1. The utility model provides a motor that bearing corrosion is little, includes casing (1), stator (6), pivot (2), rotor core (7) and apron (3), the one end at casing (1) is fixed to apron (3), stator (6) set up at casing (1) inner wall, rotor core (7) are fixed on pivot (2), and are located stator (6), the both ends of pivot (2) are rotated through bearing (11) and casing (1), apron (3) respectively and are connected, its characterized in that: the cover plate (3) is internally provided with a cavity filled with conductive grease, and one end of the rotating shaft (2) extends into the cavity.

2. A motor with reduced bearing erosion as in claim 1, wherein: one end of the rotating shaft (2) extending into the cavity is also provided with stirring teeth (8) for stirring the conductive grease.

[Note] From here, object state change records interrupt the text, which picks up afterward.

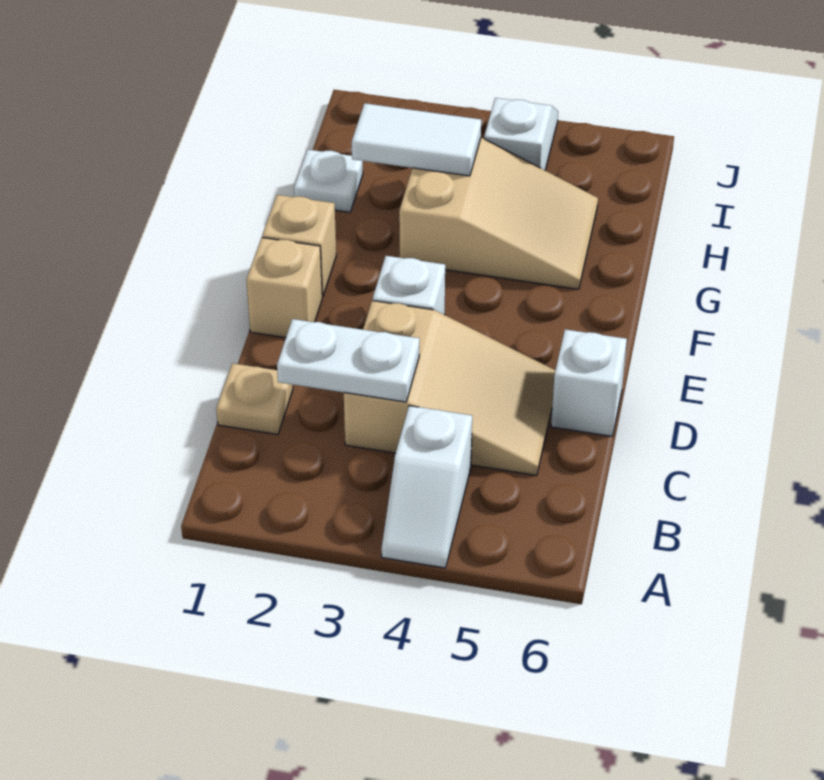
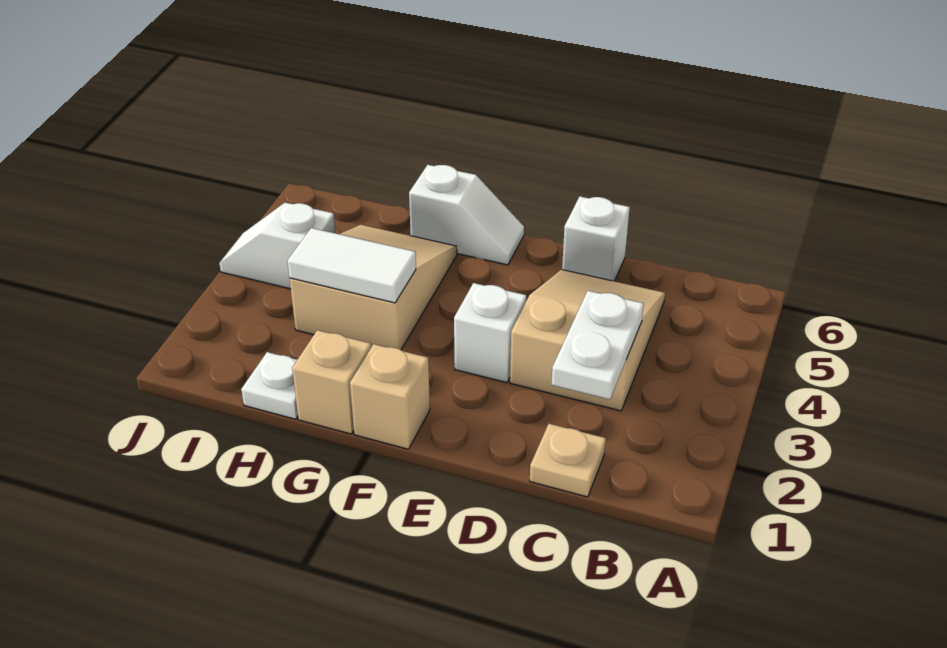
white 1x2 slope [382,406,472,568] -> white 1x2 slope moved to [409,165,524,265]
tan 1x1 brick [246,238,322,338] -> tan 1x1 brick moved to [292,330,371,434]
white 1x2 tile [352,103,481,176] -> white 1x2 tile turned to [287,228,416,303]

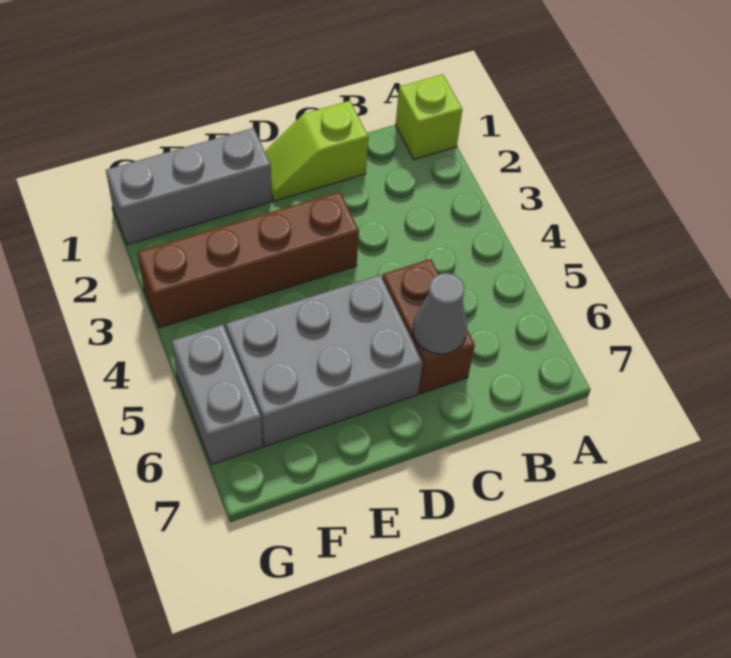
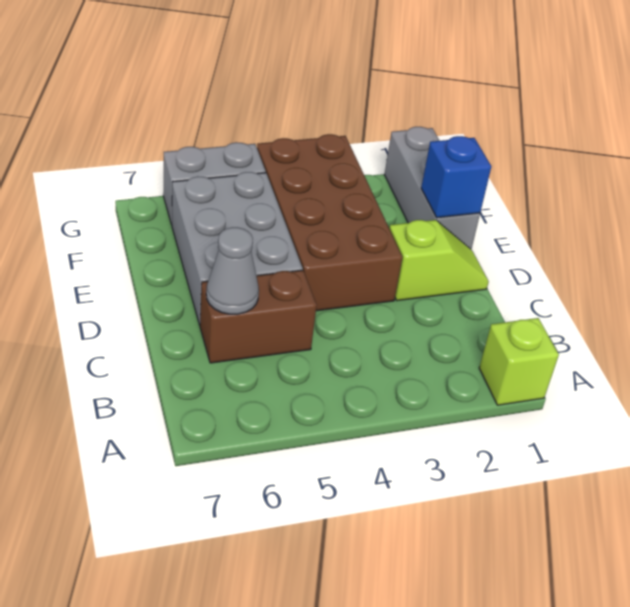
lime 1x2 slope [265,101,368,201] -> lime 1x2 slope turned to [389,220,489,301]
brown 1x4 brick [137,192,359,328] -> brown 2x4 brick [257,134,402,311]
none -> blue 1x1 brick [421,136,491,218]

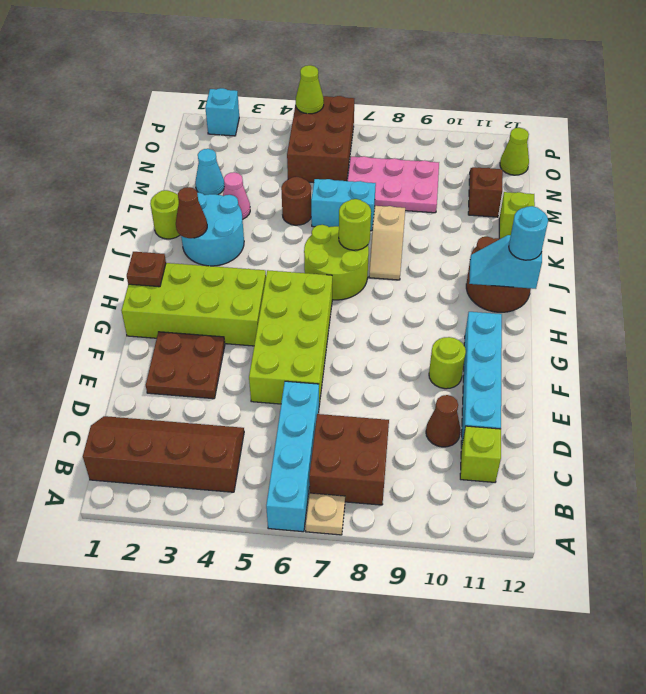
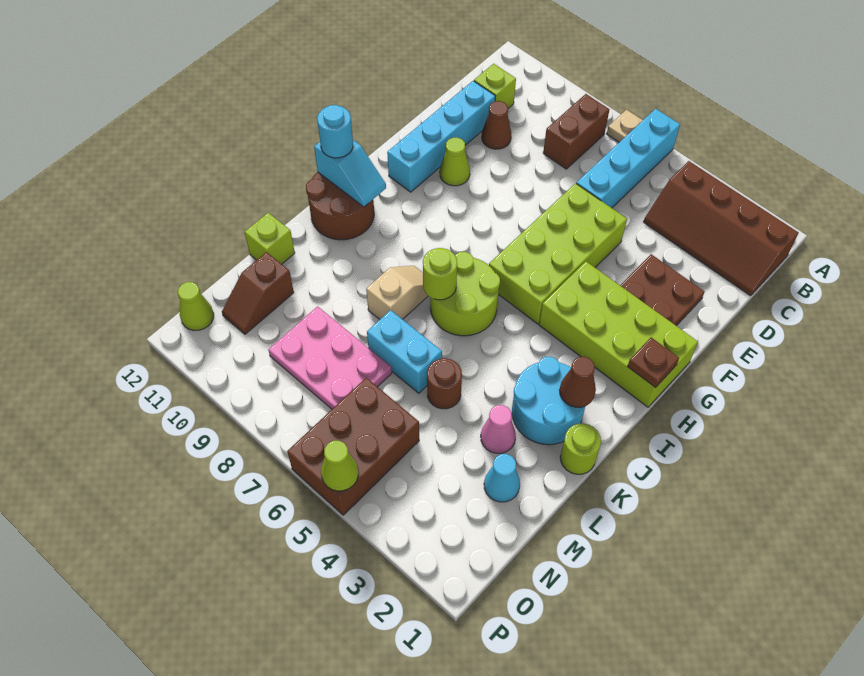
brown 2x2 brick [309,414,389,505] -> brown 1x2 brick [543,94,609,169]
lime 1x1 round brick [429,337,466,389] -> lime 1x1 cone [440,138,470,186]
cyan 1x1 brick [205,88,239,136] -> none

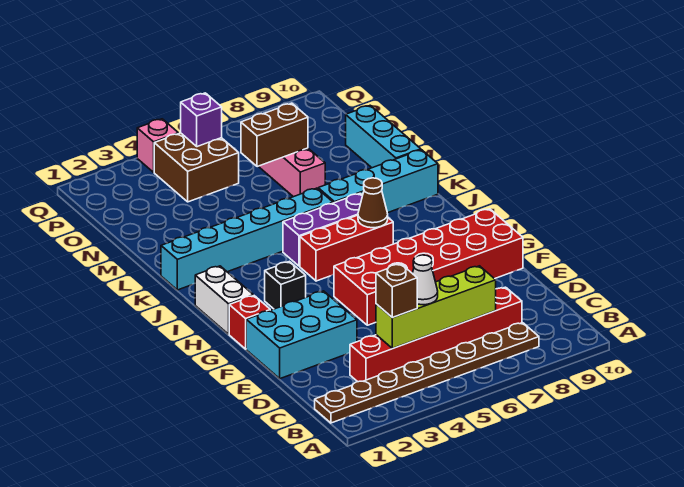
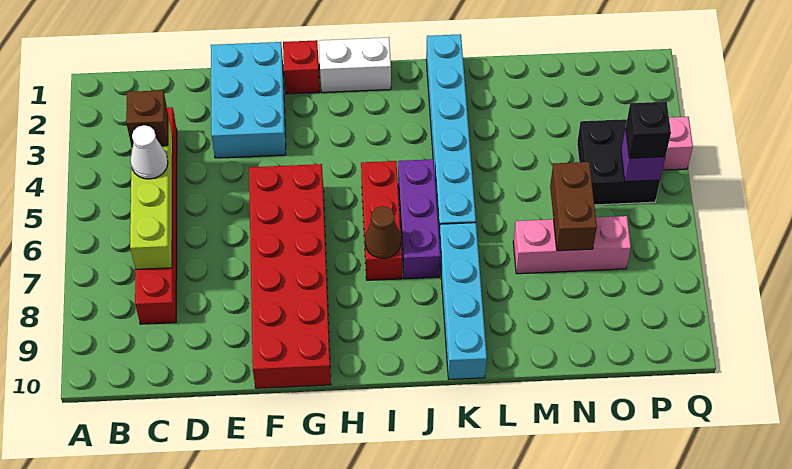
brown 1x8 plate [315,323,539,423] -> none
black 1x1 brick [265,261,306,309] -> black 1x1 brick moved to [626,102,671,158]
cyan 1x3 brick [346,105,421,168] -> none
brown 2x2 brick [154,133,239,202] -> black 2x2 brick [577,119,660,205]

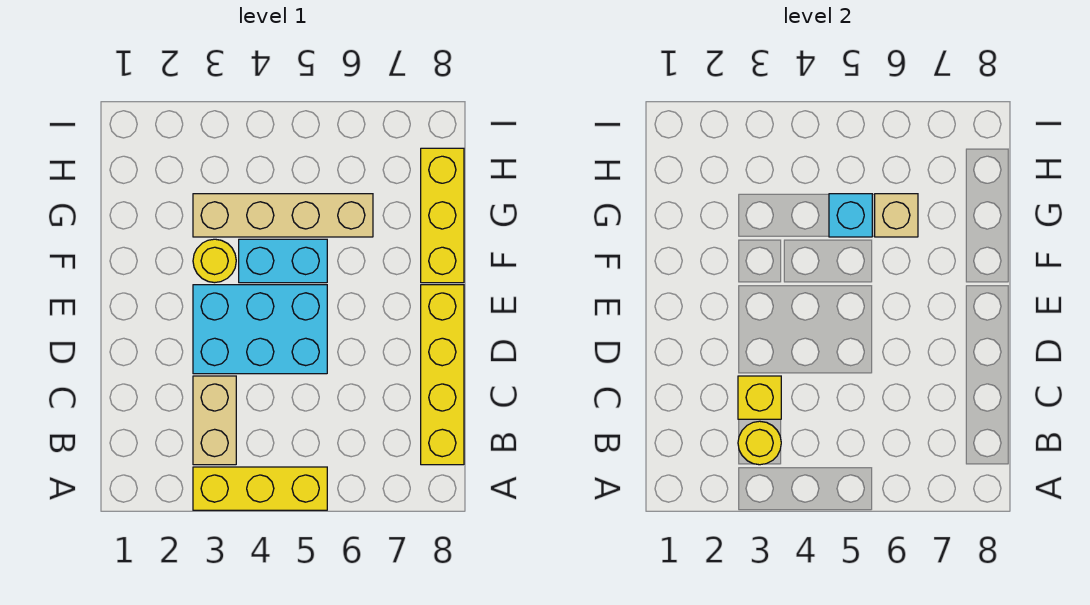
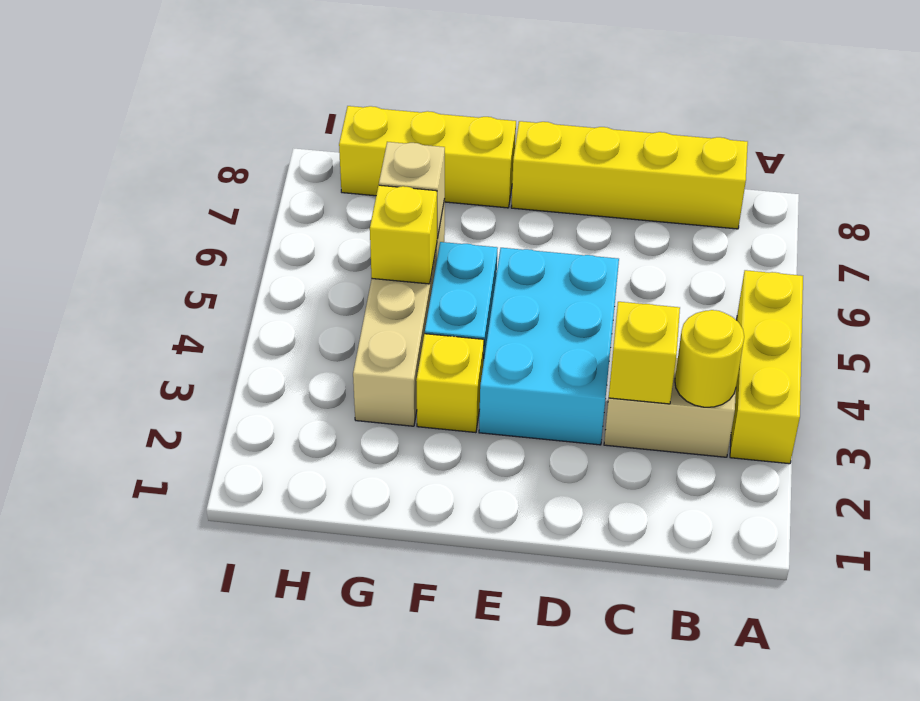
yellow 1x1 round brick [193,239,236,283] -> yellow 1x1 brick [416,334,484,433]
cyan 1x1 brick [829,194,872,237] -> yellow 1x1 brick [370,185,437,284]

3. A motor with reduced bearing erosion as in claim 1, wherein: the cavity comprises a through hole in the cover plate (3), and a buckle cover (4) and a sealing ring (9) which are arranged on two sides of the through hole.

4. A motor with reduced bearing erosion as in claim 3, wherein: the through hole on apron (3) is located the outside of bearing (11), sealing washer (9) cover is established on pivot (2), and is located between through-hole and bearing (11), protruding edge and the upper portion interference fit of through-hole that buckle closure (4) extend through the bottom.

5. A motor with reduced bearing erosion as in claim 1, wherein: the cover plate (3) is also provided with a radial through hole (10), and one end of the radial through hole (10) is communicated with the cavity.

6. A motor with reduced bearing erosion as in claim 5, wherein: the two radial through holes (10) are uniformly arranged at intervals along the circumferential direction, the inner ends of the two radial through holes (10) are communicated with the cavity, and the outer ends of the two radial through holes are respectively connected with the conductive grease pipe (5).

7. A motor with reduced bearing erosion as in claim 6, wherein: two conductive grease pipes (5) are connected with a conductive grease circulation device.